Monday, March 9, 2015

Nigeria: Managing electoral expectations

FEW elections have had the hype of the 2015 elections, which has created strands of expectations that would be challenging to manage. They are principally on two fronts – expectations of victory and campaign promises to change the country.

Voters seem to be buying into them.
Most voters have a catalogue of reasons why victory should be their party’s. In the same manner, they can reel out the party’s manifesto or the electoral promises of each candidate. All the campaigns centre on the certainty of victory for each contender. Nobody talks about the possibility of losing the elections.

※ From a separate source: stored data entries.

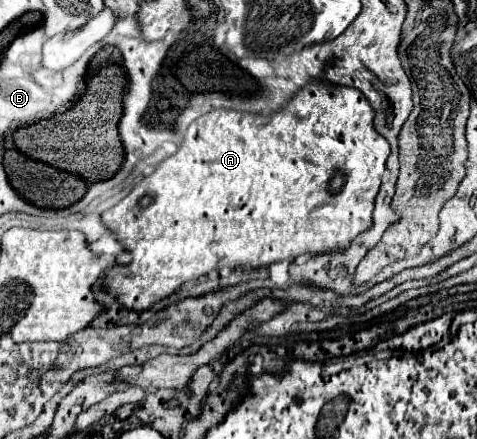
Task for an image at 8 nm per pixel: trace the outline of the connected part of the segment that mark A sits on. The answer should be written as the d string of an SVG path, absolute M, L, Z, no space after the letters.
M309 81L303 89L299 89L291 97L291 101L285 107L281 107L279 111L275 111L271 115L241 113L241 111L231 111L231 109L215 109L215 111L201 115L199 119L195 119L189 125L179 151L173 157L165 159L153 173L143 177L123 201L119 201L115 207L111 207L103 213L105 225L117 233L117 239L131 255L131 261L127 263L131 275L125 275L119 269L115 269L113 275L105 281L107 291L117 295L117 299L127 309L143 311L143 309L149 309L159 299L171 295L185 281L197 281L201 275L207 275L213 269L215 271L219 271L223 267L235 269L235 267L243 267L245 263L249 263L251 267L261 267L261 265L271 265L275 261L283 261L289 257L299 257L307 251L325 253L325 251L335 251L335 249L347 247L359 233L363 233L371 227L373 201L379 193L381 175L383 175L385 163L391 155L389 143L375 131L373 119L375 119L375 113L359 89L345 87L345 85L331 85L327 81Z

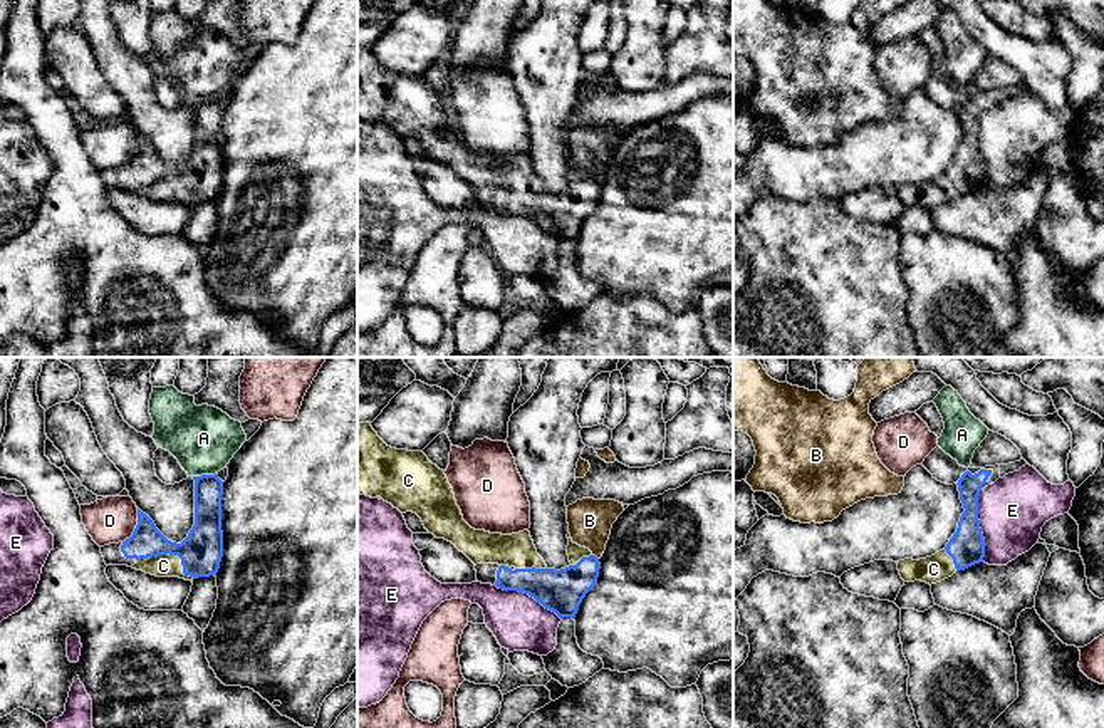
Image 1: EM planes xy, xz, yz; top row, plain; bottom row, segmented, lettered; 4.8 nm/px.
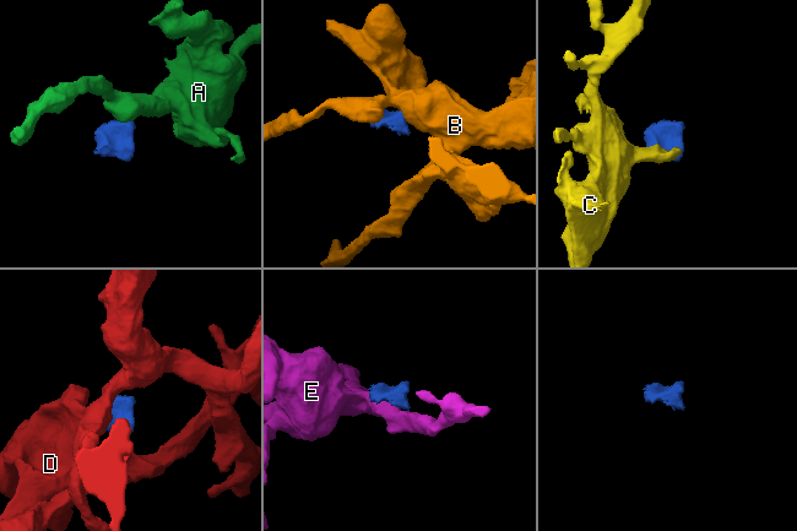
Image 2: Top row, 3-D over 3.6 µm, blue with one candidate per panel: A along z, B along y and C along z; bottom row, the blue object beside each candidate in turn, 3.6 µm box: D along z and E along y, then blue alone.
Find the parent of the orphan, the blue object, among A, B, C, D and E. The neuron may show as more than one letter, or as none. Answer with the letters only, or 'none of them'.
C

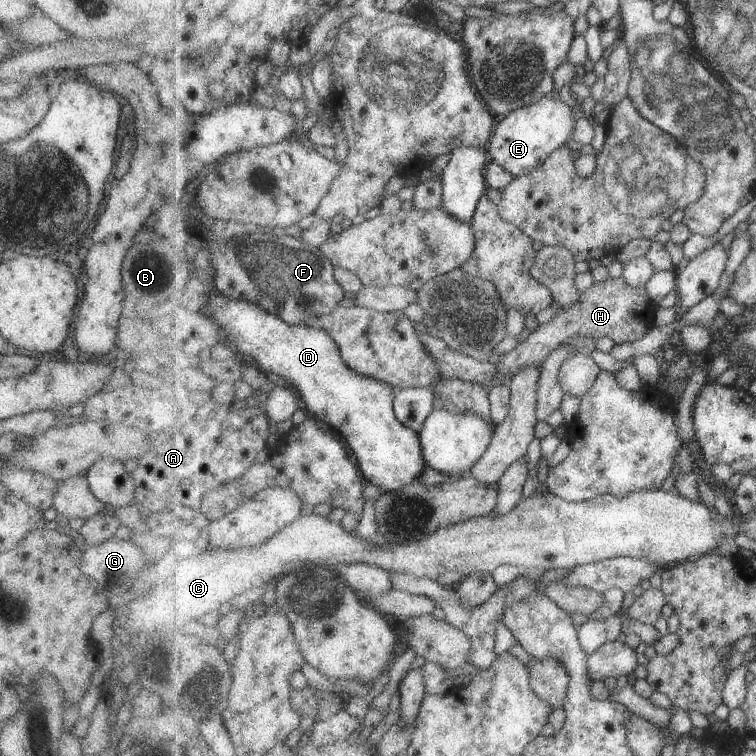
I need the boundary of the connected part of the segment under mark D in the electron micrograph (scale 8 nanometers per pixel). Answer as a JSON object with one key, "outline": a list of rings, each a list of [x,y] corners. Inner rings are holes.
{"outline":[[[225,294],[215,296],[209,308],[209,314],[219,322],[221,330],[227,334],[227,343],[238,355],[243,355],[247,361],[255,364],[261,371],[267,371],[277,375],[281,383],[293,388],[300,397],[305,408],[311,412],[319,422],[333,428],[343,436],[347,442],[347,448],[359,460],[359,467],[363,470],[364,477],[376,485],[383,492],[398,492],[407,487],[411,482],[418,482],[419,476],[426,472],[427,462],[423,458],[422,441],[418,430],[407,428],[397,420],[394,412],[396,393],[387,382],[375,380],[369,376],[363,376],[351,370],[343,361],[337,342],[324,329],[316,329],[314,326],[291,326],[281,320],[279,316],[269,313],[258,305],[229,298]]]}

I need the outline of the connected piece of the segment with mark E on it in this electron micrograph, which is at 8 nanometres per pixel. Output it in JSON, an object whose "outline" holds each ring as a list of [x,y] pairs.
{"outline":[[[562,93],[558,96],[543,96],[542,100],[529,104],[511,112],[507,117],[499,119],[490,143],[486,145],[489,154],[505,170],[515,177],[534,172],[545,160],[550,159],[560,147],[572,140],[575,126],[583,113],[574,112],[581,108]]]}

Each party wants to unchain the potentials of Nigeria, leading it to peace, progress, and prosperity.
Here are typical manifestoes of the 2015 elections:

• Better management of our natural resources
• Building roads, power and infra-structure
• Creating jobs
• Fighting corruption
• Free, relevant, quality education
• Healthcare plan for children and adults
• Restoring Nigerian agriculture
• Social welfare plan for the less advantaged
• Strengthening peace, security, and foreign policy

These are noble ambitions that could really change Nigeria. Any organisation that is able to free Nigerians from any of those shackles would be on its way to creating a new country.

Criticisms of these manifestoes include the capacities of the winning party to mobilise resources to execute them. In the contest for power, words seem not to have meaning. Nigerians would benefit from better ideas that are distilled from the contentions to serve the people better. The high standards of service politicians promise at election times disappear once the contest is decided. Will 2015 be different?

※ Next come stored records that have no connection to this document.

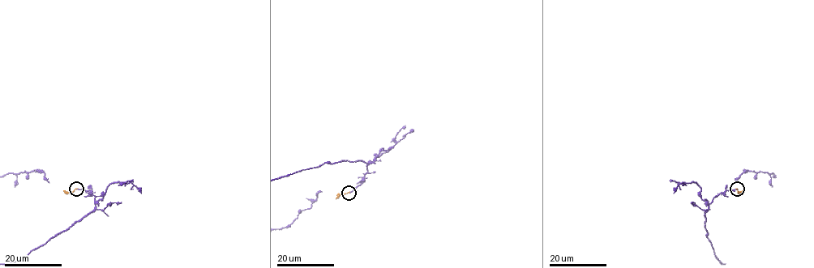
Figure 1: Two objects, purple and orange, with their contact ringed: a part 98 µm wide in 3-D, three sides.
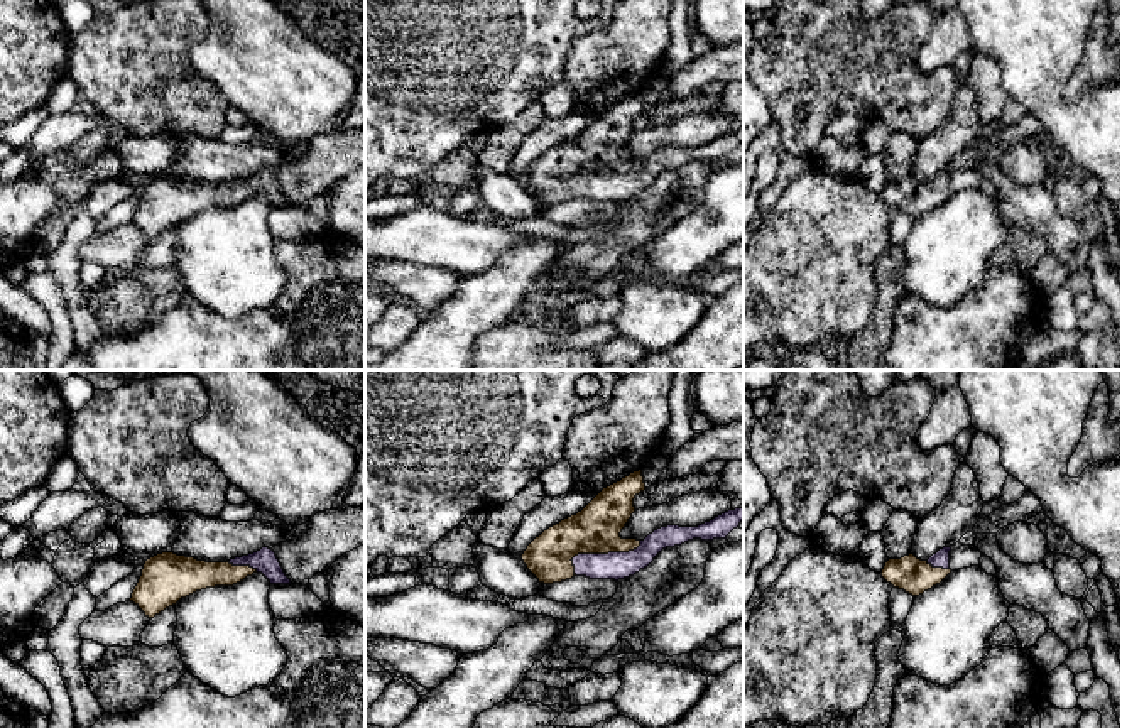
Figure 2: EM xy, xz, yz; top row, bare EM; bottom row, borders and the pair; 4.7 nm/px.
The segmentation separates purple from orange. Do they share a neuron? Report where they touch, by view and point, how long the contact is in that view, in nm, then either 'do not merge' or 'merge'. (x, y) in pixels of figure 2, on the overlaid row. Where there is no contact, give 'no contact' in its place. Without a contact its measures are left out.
xz (600, 554) | 360 nm | merge

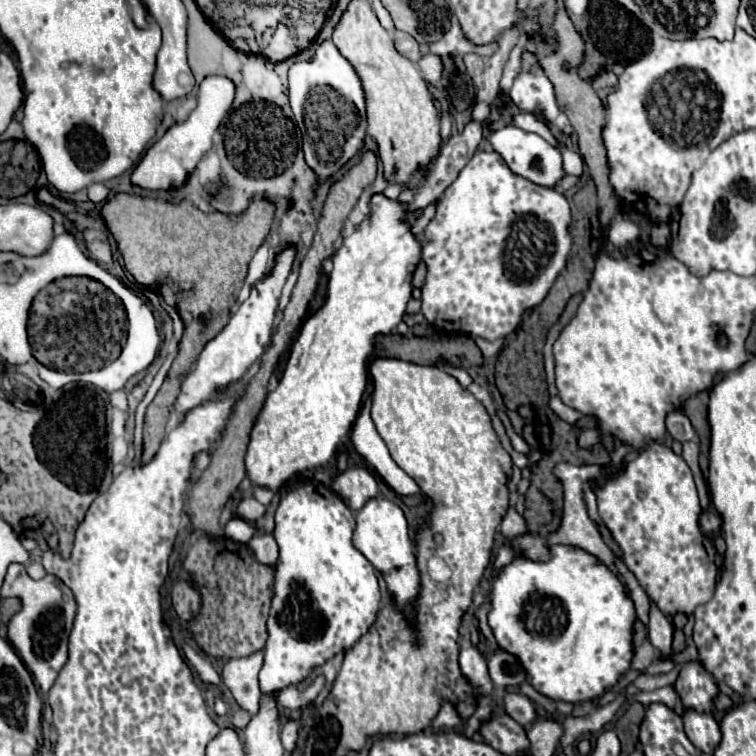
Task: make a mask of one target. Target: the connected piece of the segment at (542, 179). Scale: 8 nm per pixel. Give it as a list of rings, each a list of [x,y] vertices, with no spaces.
[[[505,126],[505,128],[497,130],[497,132],[493,132],[493,134],[489,136],[489,142],[491,142],[493,150],[503,156],[503,160],[507,162],[507,166],[509,166],[515,174],[519,174],[519,176],[523,176],[523,178],[527,178],[527,180],[531,180],[531,182],[535,182],[535,184],[539,184],[539,186],[549,186],[549,188],[553,188],[553,186],[557,184],[557,180],[561,180],[561,178],[565,176],[565,174],[563,174],[563,166],[561,166],[563,162],[561,162],[559,150],[553,148],[551,144],[547,144],[547,142],[545,142],[541,136],[537,136],[537,134],[525,132],[525,130],[515,128],[515,126]]]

Beyond the promises the parties make and the peace accords they have signed how are the parties managing the expectations of their supporters? As they preach their advancement to victory, parties should also tell their supporters about the flipside of victory – defeat. How would the parties take a loss of the elections?

Management of elections – on the part of the parties – should include education of their supporters to accept victory or defeat, for elections go either way. The change Nigerians want includes violence-free election.